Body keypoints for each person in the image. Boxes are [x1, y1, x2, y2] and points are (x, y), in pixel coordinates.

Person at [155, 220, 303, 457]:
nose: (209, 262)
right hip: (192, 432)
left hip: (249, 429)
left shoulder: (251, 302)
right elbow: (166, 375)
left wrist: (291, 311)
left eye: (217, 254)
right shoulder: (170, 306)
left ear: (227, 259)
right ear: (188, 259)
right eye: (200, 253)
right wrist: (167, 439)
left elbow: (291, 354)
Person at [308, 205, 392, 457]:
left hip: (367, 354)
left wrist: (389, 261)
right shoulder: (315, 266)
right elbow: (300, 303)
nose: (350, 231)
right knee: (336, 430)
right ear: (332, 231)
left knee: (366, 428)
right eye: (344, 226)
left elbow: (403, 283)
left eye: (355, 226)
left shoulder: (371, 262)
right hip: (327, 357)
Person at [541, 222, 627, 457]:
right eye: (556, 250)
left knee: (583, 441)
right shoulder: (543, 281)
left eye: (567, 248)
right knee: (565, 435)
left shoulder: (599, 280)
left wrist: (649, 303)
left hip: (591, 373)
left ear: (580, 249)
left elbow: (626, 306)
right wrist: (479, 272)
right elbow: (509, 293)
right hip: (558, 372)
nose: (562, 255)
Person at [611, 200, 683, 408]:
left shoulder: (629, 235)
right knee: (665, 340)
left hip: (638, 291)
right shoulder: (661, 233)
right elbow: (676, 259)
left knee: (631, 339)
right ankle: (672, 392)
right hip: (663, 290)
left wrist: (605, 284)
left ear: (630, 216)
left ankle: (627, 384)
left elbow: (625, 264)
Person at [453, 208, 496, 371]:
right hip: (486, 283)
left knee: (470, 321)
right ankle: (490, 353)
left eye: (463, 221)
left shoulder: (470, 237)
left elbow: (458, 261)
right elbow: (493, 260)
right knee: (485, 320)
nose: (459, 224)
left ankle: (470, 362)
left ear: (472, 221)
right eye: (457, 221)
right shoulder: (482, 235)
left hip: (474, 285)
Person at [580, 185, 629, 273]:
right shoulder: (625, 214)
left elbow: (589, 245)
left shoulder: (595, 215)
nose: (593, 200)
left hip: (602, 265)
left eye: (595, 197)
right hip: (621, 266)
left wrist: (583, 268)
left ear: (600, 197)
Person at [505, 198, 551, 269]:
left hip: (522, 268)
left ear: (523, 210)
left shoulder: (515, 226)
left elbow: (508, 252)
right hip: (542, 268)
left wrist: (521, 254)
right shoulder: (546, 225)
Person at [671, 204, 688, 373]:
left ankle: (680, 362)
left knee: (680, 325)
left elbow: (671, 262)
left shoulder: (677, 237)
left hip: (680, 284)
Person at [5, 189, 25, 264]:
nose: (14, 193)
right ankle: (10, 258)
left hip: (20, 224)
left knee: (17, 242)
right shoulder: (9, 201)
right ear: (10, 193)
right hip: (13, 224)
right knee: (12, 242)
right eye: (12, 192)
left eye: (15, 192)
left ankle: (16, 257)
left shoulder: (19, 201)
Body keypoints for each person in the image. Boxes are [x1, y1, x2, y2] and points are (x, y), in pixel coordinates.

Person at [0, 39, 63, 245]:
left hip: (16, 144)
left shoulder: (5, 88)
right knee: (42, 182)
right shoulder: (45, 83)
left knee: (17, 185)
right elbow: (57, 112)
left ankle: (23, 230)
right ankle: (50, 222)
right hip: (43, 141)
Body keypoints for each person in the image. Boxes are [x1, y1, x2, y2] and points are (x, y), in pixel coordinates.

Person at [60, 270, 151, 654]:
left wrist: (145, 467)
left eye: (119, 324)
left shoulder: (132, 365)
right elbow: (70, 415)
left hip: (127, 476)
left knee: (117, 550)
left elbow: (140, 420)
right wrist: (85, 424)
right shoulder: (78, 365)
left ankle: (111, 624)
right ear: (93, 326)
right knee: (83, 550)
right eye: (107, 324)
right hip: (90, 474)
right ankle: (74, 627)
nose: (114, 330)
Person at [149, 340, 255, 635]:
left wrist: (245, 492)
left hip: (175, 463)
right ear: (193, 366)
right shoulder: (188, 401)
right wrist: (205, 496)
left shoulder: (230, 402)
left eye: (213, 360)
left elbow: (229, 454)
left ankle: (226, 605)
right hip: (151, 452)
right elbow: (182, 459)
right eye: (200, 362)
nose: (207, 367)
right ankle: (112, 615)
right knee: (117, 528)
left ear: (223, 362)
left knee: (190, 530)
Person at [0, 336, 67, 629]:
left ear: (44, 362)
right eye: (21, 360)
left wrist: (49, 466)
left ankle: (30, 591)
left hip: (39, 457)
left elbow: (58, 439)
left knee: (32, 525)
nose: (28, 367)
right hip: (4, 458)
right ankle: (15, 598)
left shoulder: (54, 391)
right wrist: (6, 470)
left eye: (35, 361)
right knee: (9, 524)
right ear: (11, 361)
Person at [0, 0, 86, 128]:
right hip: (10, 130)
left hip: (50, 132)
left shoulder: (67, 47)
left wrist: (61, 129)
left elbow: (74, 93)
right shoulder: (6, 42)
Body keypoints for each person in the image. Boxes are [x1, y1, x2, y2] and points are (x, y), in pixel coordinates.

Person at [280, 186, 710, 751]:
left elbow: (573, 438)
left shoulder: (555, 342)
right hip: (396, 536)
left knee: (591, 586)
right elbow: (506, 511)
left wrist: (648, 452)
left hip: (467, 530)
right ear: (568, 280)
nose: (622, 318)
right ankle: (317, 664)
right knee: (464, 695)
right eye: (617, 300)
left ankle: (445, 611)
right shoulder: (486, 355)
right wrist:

·····

§ Task brief
Extract all lines of the records above that include "nose".

§ Response box
nose: (209, 262)
nose: (350, 231)
nose: (562, 255)
nose: (459, 224)
nose: (593, 200)
nose: (14, 193)
nose: (114, 330)
nose: (207, 367)
nose: (28, 367)
nose: (622, 318)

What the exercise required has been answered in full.